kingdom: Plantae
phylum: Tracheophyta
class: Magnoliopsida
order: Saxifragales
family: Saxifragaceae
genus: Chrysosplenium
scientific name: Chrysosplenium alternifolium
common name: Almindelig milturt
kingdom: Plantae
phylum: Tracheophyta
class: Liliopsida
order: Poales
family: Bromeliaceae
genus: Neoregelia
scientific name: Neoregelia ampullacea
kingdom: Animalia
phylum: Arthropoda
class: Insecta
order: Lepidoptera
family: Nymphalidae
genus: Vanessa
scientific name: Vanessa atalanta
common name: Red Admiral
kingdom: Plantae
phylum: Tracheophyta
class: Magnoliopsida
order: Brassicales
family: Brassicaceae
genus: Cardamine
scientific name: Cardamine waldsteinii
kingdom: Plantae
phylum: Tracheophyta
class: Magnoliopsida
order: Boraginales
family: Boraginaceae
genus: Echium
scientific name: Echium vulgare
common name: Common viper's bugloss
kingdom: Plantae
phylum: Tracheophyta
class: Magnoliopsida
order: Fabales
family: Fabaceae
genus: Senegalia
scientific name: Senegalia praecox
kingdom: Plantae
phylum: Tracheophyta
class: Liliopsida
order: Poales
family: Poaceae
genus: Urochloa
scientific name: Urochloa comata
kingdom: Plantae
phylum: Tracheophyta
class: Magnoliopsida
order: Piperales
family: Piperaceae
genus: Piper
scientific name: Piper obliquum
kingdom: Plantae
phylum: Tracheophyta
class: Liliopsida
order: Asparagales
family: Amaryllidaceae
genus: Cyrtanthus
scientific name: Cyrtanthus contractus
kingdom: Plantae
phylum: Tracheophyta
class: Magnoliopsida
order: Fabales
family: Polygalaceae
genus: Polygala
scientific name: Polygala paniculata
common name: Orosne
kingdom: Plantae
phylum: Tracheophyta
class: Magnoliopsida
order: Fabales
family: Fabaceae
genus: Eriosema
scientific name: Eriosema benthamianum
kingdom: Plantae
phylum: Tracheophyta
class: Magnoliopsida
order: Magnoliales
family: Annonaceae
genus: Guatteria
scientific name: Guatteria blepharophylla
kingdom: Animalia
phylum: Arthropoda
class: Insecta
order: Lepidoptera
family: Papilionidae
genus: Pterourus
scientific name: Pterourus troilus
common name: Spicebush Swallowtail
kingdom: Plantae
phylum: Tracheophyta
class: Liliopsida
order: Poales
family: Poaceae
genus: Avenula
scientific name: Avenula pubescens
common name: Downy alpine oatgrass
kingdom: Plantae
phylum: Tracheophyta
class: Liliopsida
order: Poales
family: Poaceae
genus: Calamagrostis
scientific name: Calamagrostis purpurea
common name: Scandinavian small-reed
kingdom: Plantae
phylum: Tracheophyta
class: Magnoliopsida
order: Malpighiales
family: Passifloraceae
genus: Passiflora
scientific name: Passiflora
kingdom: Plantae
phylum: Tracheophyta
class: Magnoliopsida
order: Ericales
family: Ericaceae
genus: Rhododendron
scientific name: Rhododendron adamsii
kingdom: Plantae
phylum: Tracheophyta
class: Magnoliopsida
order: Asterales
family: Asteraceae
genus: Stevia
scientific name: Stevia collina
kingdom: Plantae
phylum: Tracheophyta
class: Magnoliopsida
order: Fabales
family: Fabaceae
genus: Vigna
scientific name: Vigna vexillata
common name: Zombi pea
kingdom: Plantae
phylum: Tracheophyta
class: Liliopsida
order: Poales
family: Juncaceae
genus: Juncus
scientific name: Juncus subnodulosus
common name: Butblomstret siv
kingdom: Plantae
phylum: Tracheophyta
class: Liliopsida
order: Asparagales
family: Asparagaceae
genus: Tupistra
+===+
*Your task*
Copy the lines above word for word, starting with the line that contains "scientific name: Rhododendron adamsii" and continuing through the final line.

*Complete output*
scientific name: Rhododendron adamsii
kingdom: Plantae
phylum: Tracheophyta
class: Magnoliopsida
order: Asterales
family: Asteraceae
genus: Stevia
scientific name: Stevia collina
kingdom: Plantae
phylum: Tracheophyta
class: Magnoliopsida
order: Fabales
family: Fabaceae
genus: Vigna
scientific name: Vigna vexillata
common name: Zombi pea
kingdom: Plantae
phylum: Tracheophyta
class: Liliopsida
order: Poales
family: Juncaceae
genus: Juncus
scientific name: Juncus subnodulosus
common name: Butblomstret siv
kingdom: Plantae
phylum: Tracheophyta
class: Liliopsida
order: Asparagales
family: Asparagaceae
genus: Tupistra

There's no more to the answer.